Women beat men in passing medical school entrance exams in Japan for first time, study finds

Women beat men in passing medical school entrance exams in Japan for first time, study finds
Bryan Ke
February 22, 2022
New data released by Japan’s education ministry last week revealed that, for the first time in the country, the medical school entrance exam passing rate for women surpassed that of men.
The Ministry of Education, Culture, Sports, Science and Technology checked the entry exam passing rate of students across Japan’s 81 universities with medical faculties to find that the ratio of women who had passed their exams exceeded the ratio of men who passed theirs by 0.09%, The Asahi Shimbun reported.
The survey, released on Feb. 16, according to Japan Today, revealed that 8,421 male applicants passed the entrance exam out of the 62,325 (13.51%) who took it, while 5,880 out of 43,243 female applicants passed (13.60%). The results reflect the first time women have surpassed men in passing the medical school entrance exams since the ministry began collecting data in 2013.
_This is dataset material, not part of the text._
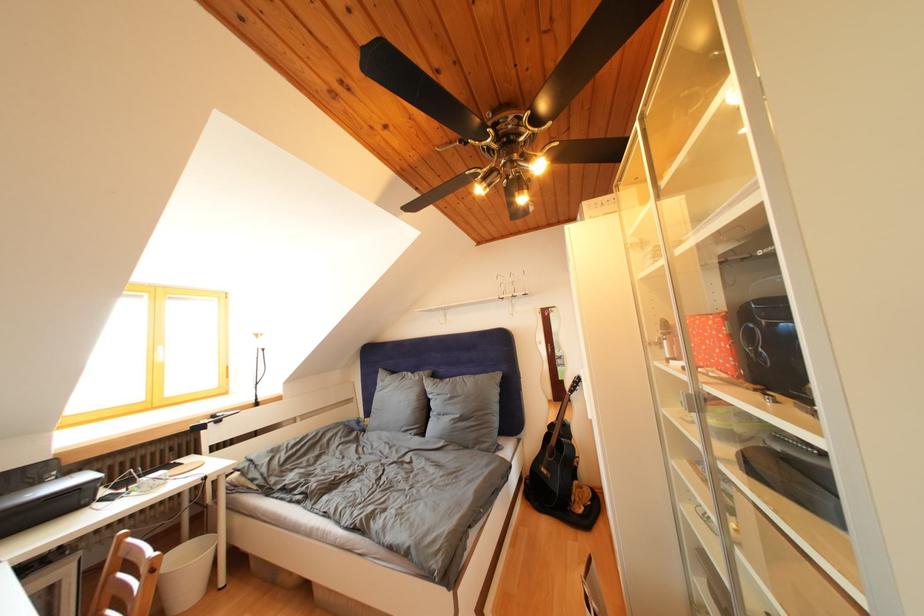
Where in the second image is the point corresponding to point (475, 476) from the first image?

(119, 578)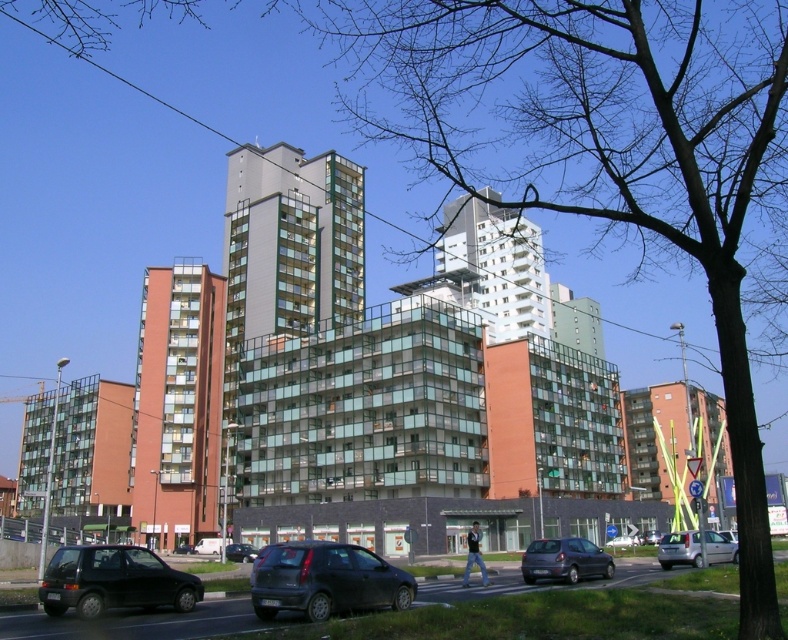
Which is more to the right, dark gray metallic hatchback at lower center or matte black car at center?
The survey, which reflects the results of the 2021 academic year, beginning in April, also saw that just 38 out of 81 (46.91%) universities had reported lower pass rates for women than men, much lower than in previous years, according to The Asahi Shimbun. Previous years’ data reportedly showed that the pass rates for women were lower than those for men at more universities from 2013 to 2020.
Out of 10 universities that were previously found to have applied “improper entrance exam practices” putting female students at an unfair advantage in the past, including Nihon University, Iwate Medical University and Tokyo Medical University, six also saw an increase in the rate of acceptance for women, Japan Today reported.
According to Japan Times, a medical education ministry official said the results showed “hardly a gap” between the “rate of successful male and female applicants.”
It has become clear that the acceptance rate will not be low only for female applicants,” the official added.
The average success rates from 2013 to 2018, during which the universities were still using improper entrance exam practices, were at 11.25% for men and only 9.55% for women.
Japan reportedly has a lower proportion of female doctors compared to other countries included in the Organization for Economic Cooperation and Development, according to The Guardian. A survey conducted in 2018 showed that only approximately 1 in 5 of the country’s doctors were women, whereas nearly half of other countries’ doctors were women in 2015, according to a Organisation for Economic Co-operation and Development report.